Un particolare de La morte del cavaliere di Celano, realizzato da Giotto nella basilica Superiore di San Francesco, Assisi





Un particolare de L'ultima cena, affresco del XII secolo,
tutto giocato sui toni dell'ocra, Saint-Martin, Vicq sur Saint-Chartier


Nel Medioevo la natura morta non può essere considerata un genere autonomo, ma si possono ritrovare in molti casi rappresentazioni di oggetti e vivande all'interno di dipinti a soggetto religioso, e in particolare quando sono contemplate delle tavole imbandite.

Un genere nato per caso

Sicuramente in passato, per motivi di mercato, si usava ritagliare le grandi pale d'altare altrimenti invendibili in quattro, cinque o più pezzi, ricavandone ora una testa di cherubino, ora il busto di un santo, ora un'immagine del volto di Gesù. Anche i dettagli floreali devono aver seguito la medesima sorte, inaugurando un po' per caso la pittura di genere minore, come da sempre è stata considerata la natura morta.

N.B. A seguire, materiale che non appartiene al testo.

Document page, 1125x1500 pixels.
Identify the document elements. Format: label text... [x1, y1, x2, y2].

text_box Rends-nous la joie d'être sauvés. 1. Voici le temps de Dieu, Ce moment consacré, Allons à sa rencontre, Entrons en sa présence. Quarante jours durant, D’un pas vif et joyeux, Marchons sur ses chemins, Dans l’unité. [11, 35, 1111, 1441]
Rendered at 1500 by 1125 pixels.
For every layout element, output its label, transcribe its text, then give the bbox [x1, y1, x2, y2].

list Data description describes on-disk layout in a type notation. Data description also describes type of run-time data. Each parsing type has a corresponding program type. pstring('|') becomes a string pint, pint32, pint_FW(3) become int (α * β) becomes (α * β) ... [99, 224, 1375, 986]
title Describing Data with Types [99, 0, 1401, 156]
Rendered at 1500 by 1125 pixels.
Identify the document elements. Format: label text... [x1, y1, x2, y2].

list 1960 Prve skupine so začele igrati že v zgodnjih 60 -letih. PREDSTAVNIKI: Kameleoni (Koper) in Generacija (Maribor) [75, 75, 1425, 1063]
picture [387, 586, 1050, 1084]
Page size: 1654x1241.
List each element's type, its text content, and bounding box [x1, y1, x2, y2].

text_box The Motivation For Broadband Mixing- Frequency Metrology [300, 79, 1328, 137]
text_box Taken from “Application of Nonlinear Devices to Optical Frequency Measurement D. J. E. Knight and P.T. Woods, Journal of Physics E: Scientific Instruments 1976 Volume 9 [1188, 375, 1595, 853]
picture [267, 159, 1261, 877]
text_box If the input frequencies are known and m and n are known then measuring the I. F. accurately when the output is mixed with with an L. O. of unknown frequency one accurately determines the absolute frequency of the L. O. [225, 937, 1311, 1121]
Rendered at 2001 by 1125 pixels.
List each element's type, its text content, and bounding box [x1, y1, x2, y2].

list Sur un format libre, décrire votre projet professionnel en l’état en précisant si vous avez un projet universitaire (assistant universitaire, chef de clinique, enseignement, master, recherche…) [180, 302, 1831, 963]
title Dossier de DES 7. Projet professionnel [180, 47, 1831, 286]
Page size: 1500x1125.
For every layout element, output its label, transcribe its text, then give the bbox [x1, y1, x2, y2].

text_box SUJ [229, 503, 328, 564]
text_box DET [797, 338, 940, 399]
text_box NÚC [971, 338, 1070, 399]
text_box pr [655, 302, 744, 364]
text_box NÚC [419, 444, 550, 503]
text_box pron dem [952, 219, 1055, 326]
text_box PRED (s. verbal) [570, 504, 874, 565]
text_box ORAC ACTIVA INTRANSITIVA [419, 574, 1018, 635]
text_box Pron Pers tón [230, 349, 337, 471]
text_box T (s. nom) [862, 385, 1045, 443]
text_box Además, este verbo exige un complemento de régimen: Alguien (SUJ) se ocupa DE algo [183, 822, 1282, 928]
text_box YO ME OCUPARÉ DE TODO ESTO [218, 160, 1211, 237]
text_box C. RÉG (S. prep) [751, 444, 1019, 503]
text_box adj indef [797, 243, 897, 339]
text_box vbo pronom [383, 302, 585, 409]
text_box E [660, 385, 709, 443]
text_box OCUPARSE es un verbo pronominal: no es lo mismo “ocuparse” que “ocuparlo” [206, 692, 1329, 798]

Ma questa spiegazione, sebbene saldamente ancorata a una prassi effettivamente in uso, non esaurisce le possibili interpretazioni di un tema che inevitabilmente suscita e merita considerazioni più approfondite. Basti infatti pensare alle pitture delle catacombe con i serti di frutta utilizzati in maniera decorativa e simbolica
(con riferimento all'abbondanza e alla prospettiva della vita eterna), oppure ai mosaici
paleocristiani, come i soffitti musivi del Mausoleo di Santa Costanza a Roma, per capire che il problema della genesi del genere "natura morta" è ben più complesso che il semplice paventato spezzettamento di un quadro più grande.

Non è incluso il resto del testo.